Record Quarter and Margins
The company reported fourth-quarter sales of $6.4 billion, up 49% year over year in U.S. dollars and 37% organically, surpassing analyst estimates by about 3.3%. Adjusted diluted EPS rose 76% to $0.97, exceeding consensus ranges. Operating margin expanded to 26.8%, a 4.7 percentage-point increase from 22.1% the prior year, driving the stronger profit performance.
Adjusted EBITDA reached $2.01 billion, representing a 31.3% margin, while free-cash-flow margin stood at 22.8%, indicating robust cash conversion. Full-year 2025 sales totaled $23.09 billion, a 52% increase from the previous year, reflecting the company’s expanded scale.
Guidance and Valuation Context
Amphenol set Q1 2026 guidance with a sales midpoint near $6.95 billion, about 44.5% higher year over year and roughly 3.5% above analyst estimates. Adjusted EPS guidance at the midpoint was near $0.92, slightly above consensus but implying a sequential EPS moderation from the prior quarter.
Fiscal 2026 consensus projects revenue of approximately $26.71 billion and EPS of $4.26, implying about 28.2% year-over-year EPS growth. Achieving this will depend on sustaining the margin and cash-conversion levels demonstrated in the recent quarter.
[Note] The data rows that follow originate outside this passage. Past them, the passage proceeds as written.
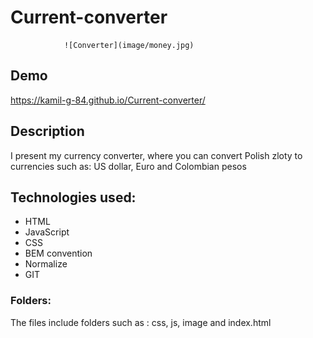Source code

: # Current-converter

                ![Converter](image/money.jpg) 

## Demo

https://kamil-g-84.github.io/Current-converter/

## Description

I present my currency converter, where you can convert Polish zloty to currencies such as: US dollar, Euro and Colombian pesos

## Technologies used:
- HTML
- JavaScript
- CSS
- BEM convention
- Normalize
- GIT

### Folders:
The files include folders such as : css, js, image and index.html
Following the report, APH stock sold off, highlighting investor sensitivity to valuation after the shares roughly doubled in 2025. The contrast between strong growth and margins and the prospect of near-term EPS moderation explains the renewed scrutiny of the company’s premium multiple. Investors must reconcile the record operating performance with the earnings growth pace implied by guidance and consensus.